The Employees' Retirement Fund of the city of Dallas was established by an ordinance passed by the City Council in 1943 and is managed by a board of seven people. But the ordinance now has a provision in it that Paxton says clashes with the Texas Constitution.
Nearly 50 years after the ordinance was passed, it was changed to add a provision stating that amendments to the ordinance must be recommended by the fund’s board. About 13 years after that, the ordinance was changed again to say amendments must be approved by the board.
The provision requires that changes to the employee retirement fund’s governing code be approved by the fund’s board of trustees. “This functionally gave an unelected body of seven individuals veto power that is neither warranted nor lawful,” Paxton’s office said in a statement.
The Employee Retirement Fund did not respond to requests for comment, and the city declined to comment. Both parties have laid out their arguments in court filings over the years.
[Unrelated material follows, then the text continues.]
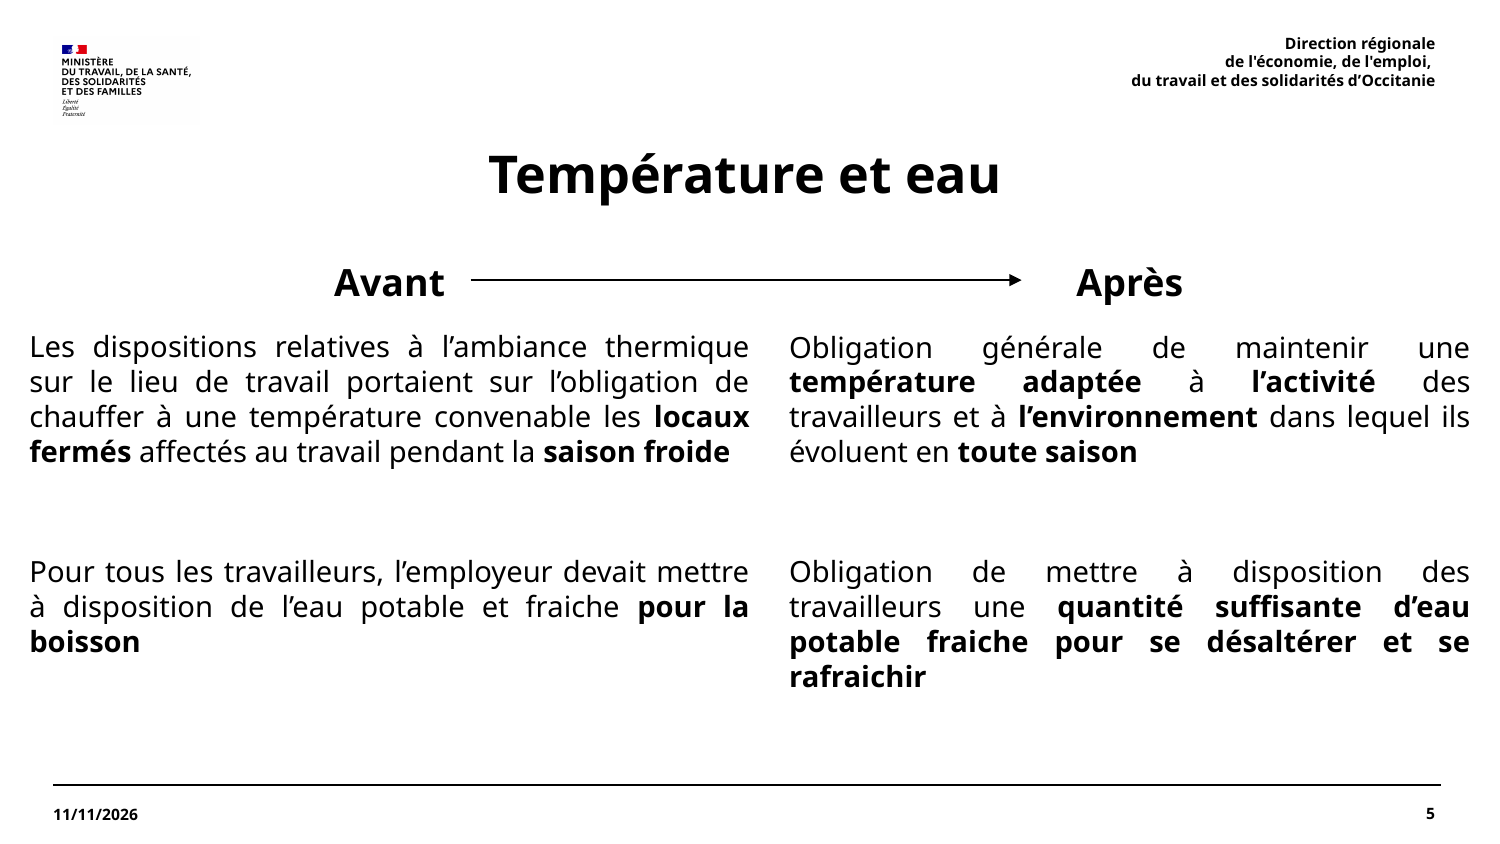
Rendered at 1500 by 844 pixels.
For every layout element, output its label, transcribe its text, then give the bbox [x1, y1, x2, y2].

picture [53, 36, 200, 125]
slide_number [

The retirement fund’s board of trustees is made up of the city auditor, three members appointed by the City Council and three members elected by current city employees. When the city tried to impose term limits on the fund’s board members in 2016 and 2017, the board sued, saying Dallas needed its permission to make such a change.
“This functionally gave an unelected body of seven individuals veto power that is neither warranted nor lawful." – Attorney General Ken Paxtontweet this
At the time, the board said it opposed the term limits because it didn’t have enough time to study them, according to court filings. Members of all other boards and commissions in the city are subject to term limits.
The board also argued that imposing the term limits was a move by the city attorney’s office to oust two trustees, John Jenkins and Tina Richardson. Jenkins is no longer a trustee but Richardson is. The fund wanted a court to rule the term limits for board members as void.
The courts initially sided with the city, signing a final judgment in February 2020. But the retirement fund board took the case to the court of appeals, which ruled in its favor. The city filed for a rehearing but was denied. That’s why the city filed a petition for review of the case with the Texas Supreme Court. Dallas wants the court to decide whether the ruling by the appeals court, which was favorable to the retirement board, was made in error.
In an unusual move, Paxton sided with the Dallas City Council in his brief, saying it does in fact have the right to make changes to the employee retirement fund without the board’s permission and that the appeals court ruling was a mistake.
“In sum, [the Employee Retirement Fund] has pointed to no clear statement from the Legislature giving the City Council the extraordinary power to bind its hands regarding the structure of its pension plan (or anything else relevant to this case),” Paxton’s brief said. “In the absence of such a clear statement, the Court should conclude that no such power exists, that Dallas’s current City Council may amend the acts of its predecessors, and that the term limits imposed on [the Employee Retirement Fund's] board are valid.”
The case is still being considered by the Texas Supreme Court.